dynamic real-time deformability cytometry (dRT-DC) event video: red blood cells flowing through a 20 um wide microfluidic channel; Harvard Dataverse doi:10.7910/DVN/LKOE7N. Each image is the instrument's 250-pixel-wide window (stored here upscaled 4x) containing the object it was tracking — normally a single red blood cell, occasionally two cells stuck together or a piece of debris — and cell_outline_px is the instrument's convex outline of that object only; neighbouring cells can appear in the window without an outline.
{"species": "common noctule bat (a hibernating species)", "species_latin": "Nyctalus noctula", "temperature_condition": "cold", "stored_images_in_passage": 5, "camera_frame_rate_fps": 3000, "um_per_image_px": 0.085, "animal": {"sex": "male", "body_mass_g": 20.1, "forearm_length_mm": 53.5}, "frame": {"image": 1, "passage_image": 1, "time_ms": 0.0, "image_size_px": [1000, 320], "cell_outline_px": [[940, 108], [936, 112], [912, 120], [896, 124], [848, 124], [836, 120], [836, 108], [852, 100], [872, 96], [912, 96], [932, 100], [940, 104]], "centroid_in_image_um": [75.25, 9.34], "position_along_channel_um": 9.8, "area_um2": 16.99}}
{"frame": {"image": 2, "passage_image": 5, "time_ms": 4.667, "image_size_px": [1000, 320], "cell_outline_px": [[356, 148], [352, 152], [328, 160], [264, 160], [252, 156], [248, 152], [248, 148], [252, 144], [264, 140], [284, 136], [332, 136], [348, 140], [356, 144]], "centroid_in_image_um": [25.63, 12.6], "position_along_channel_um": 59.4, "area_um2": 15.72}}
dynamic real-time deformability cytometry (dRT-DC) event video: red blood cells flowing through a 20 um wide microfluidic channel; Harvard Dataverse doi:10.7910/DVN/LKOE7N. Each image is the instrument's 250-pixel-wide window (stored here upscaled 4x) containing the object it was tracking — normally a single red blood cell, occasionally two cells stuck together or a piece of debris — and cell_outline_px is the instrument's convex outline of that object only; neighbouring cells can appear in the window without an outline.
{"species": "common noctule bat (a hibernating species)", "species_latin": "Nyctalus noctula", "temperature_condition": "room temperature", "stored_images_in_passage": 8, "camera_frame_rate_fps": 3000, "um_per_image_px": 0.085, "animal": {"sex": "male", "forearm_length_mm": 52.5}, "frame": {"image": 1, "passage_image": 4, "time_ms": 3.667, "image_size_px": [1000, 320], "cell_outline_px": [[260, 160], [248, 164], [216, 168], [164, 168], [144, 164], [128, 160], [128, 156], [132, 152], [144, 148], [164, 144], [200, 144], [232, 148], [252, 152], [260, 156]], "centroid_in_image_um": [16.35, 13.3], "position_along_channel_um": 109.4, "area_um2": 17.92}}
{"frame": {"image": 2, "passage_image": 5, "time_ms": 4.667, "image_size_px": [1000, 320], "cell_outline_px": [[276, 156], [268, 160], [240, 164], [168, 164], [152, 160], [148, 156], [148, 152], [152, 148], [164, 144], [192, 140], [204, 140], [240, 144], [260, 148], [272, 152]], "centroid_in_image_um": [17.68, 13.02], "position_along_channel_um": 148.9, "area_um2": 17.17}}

> WHAT IS NEEDED: In full and verbatim, repeat the records given above.

> ANSWER IN FULL:
dynamic real-time deformability cytometry (dRT-DC) event video: red blood cells flowing through a 20 um wide microfluidic channel; Harvard Dataverse doi:10.7910/DVN/LKOE7N. Each image is the instrument's 250-pixel-wide window (stored here upscaled 4x) containing the object it was tracking — normally a single red blood cell, occasionally two cells stuck together or a piece of debris — and cell_outline_px is the instrument's convex outline of that object only; neighbouring cells can appear in the window without an outline.
{"species": "common noctule bat (a hibernating species)", "species_latin": "Nyctalus noctula", "temperature_condition": "cold", "stored_images_in_passage": 5, "camera_frame_rate_fps": 3000, "um_per_image_px": 0.085, "animal": {"sex": "male", "body_mass_g": 20.1, "forearm_length_mm": 53.5}, "frame": {"image": 1, "passage_image": 1, "time_ms": 0.0, "image_size_px": [1000, 320], "cell_outline_px": [[940, 108], [936, 112], [912, 120], [896, 124], [848, 124], [836, 120], [836, 108], [852, 100], [872, 96], [912, 96], [932, 100], [940, 104]], "centroid_in_image_um": [75.25, 9.34], "position_along_channel_um": 9.8, "area_um2": 16.99}}
{"frame": {"image": 2, "passage_image": 5, "time_ms": 4.667, "image_size_px": [1000, 320], "cell_outline_px": [[356, 148], [352, 152], [328, 160], [264, 160], [252, 156], [248, 152], [248, 148], [252, 144], [264, 140], [284, 136], [332, 136], [348, 140], [356, 144]], "centroid_in_image_um": [25.63, 12.6], "position_along_channel_um": 59.4, "area_um2": 15.72}}
dynamic real-time deformability cytometry (dRT-DC) event video: red blood cells flowing through a 20 um wide microfluidic channel; Harvard Dataverse doi:10.7910/DVN/LKOE7N. Each image is the instrument's 250-pixel-wide window (stored here upscaled 4x) containing the object it was tracking — normally a single red blood cell, occasionally two cells stuck together or a piece of debris — and cell_outline_px is the instrument's convex outline of that object only; neighbouring cells can appear in the window without an outline.
{"species": "common noctule bat (a hibernating species)", "species_latin": "Nyctalus noctula", "temperature_condition": "room temperature", "stored_images_in_passage": 8, "camera_frame_rate_fps": 3000, "um_per_image_px": 0.085, "animal": {"sex": "male", "forearm_length_mm": 52.5}, "frame": {"image": 1, "passage_image": 4, "time_ms": 3.667, "image_size_px": [1000, 320], "cell_outline_px": [[260, 160], [248, 164], [216, 168], [164, 168], [144, 164], [128, 160], [128, 156], [132, 152], [144, 148], [164, 144], [200, 144], [232, 148], [252, 152], [260, 156]], "centroid_in_image_um": [16.35, 13.3], "position_along_channel_um": 109.4, "area_um2": 17.92}}
{"frame": {"image": 2, "passage_image": 5, "time_ms": 4.667, "image_size_px": [1000, 320], "cell_outline_px": [[276, 156], [268, 160], [240, 164], [168, 164], [152, 160], [148, 156], [148, 152], [152, 148], [164, 144], [192, 140], [204, 140], [240, 144], [260, 148], [272, 152]], "centroid_in_image_um": [17.68, 13.02], "position_along_channel_um": 148.9, "area_um2": 17.17}}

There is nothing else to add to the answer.